Phase 4 the writers called developing the breakthroughs. The team begins this phase by conducting a creative session/workshop with a mix of lead users and in-house marketing and technical people combined with the lead user team itself. Such sessions can last several days. Typically they work in small groups of 2 to 4 people. The goal is to develop concepts of interesting and even high potential new products. In most cases, the ideas and solutions coming from lead users are starting points for bigger solutions. By combining the capabilities and expertise of the lead users with the company’s internal capabilities and expertise, bigger, more efficient, higher value solutions often are the result. Phase 4 concludes with a recommendation to the team’s management. Next steps can involve a number of possibilities – concept research, quantitative research to estimate your one sales, rapid prototyping, and an agreed to stage gate process to name a few of the possible next steps.

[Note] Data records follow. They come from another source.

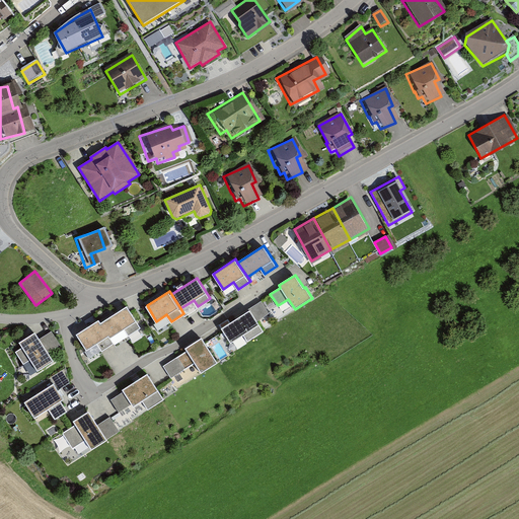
[(257,320),(269,313),(262,301),(249,308),(250,310),(257,320)]
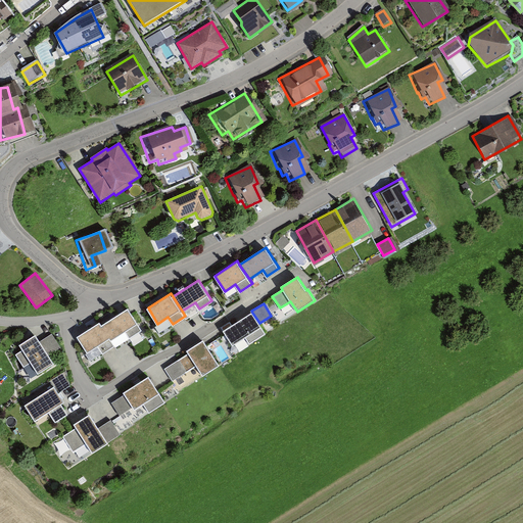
[(102,326),(111,340),(126,331),(130,337),(142,329),(129,307),(102,326)]
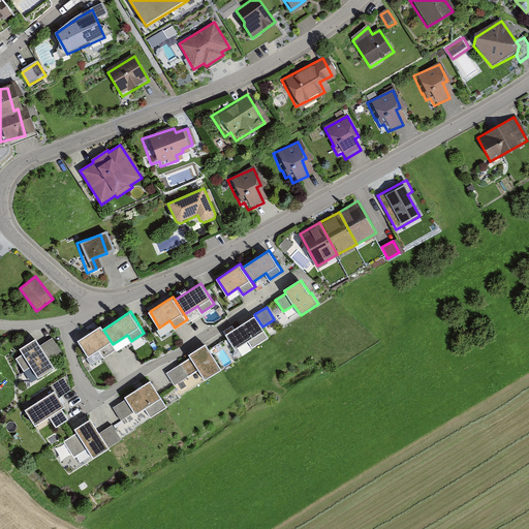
[(255,316),(225,335),(236,349),(248,341),(252,347),(269,337),(262,327),(255,316)]
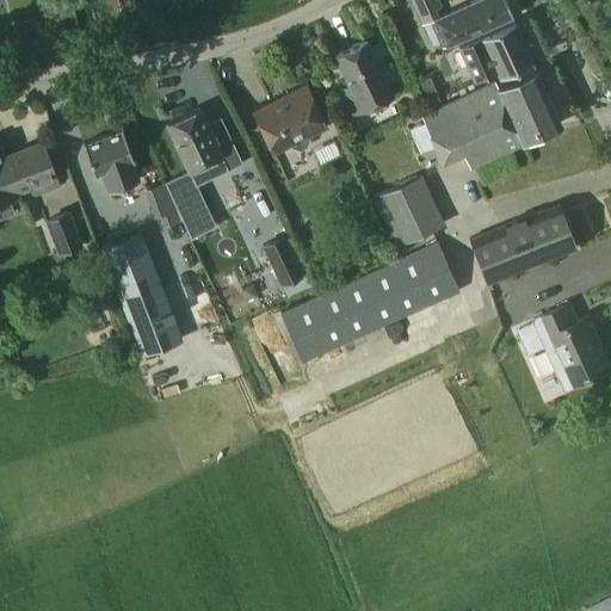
[(409,0),(421,25),(424,25),(438,18),(433,10),(440,7),(437,0),(409,0)]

Here are a few of my observations regarding this process.
First, this process is very consistent with many elements of quantum idea generation. The lead user process leverages external expertise with internal experts – a core principle in the diversity element of quantum idea generation. Lead user solutions often provide great stimulus for idea generation. Again, this is a critical component to quantum idea generation’s ability to generate at least 12 X more ideas than brainstorming.
Second, in my business management and innovation responsibilities at companies like Procter & Gamble and Gallo, we identified another group that provided rich learning. We called this group heavy users, usually because they bought the product far more frequently and used it in greater quantity. They often did this because their needs were different than the average user and learning about these needs could be very beneficial. Because they had a much higher level of engagement with the product they could also communicate their likes/dislikes and ways that they thought the product could be better. This was a group that you wanted to visit them in their homes where they actually use the product. It provided very rich learning in many cases.
The major insight in this podcast is that there are groups of your current customers/consumers who can provide you very beneficial learning. This learning can often jumpstart your innovation program. The chances for success tend to be above average because they start and well grounded consumer experience.
You will need to decide which groups are most important to your business. The key point is that every business has groups of users that provide well above average learning.
There’s an important caveat in this process. In my experience, when you ask users, even lead users and heavy users, how a product can be made better their ideas are often fairly modest and close in. Nonetheless, they can mark an important beginning point that can fuel your innovation program.
As always, I think you’ll find these insights can immediately help your innovation program. These insights can lead to the breakthroughs that help you to sell more and make more.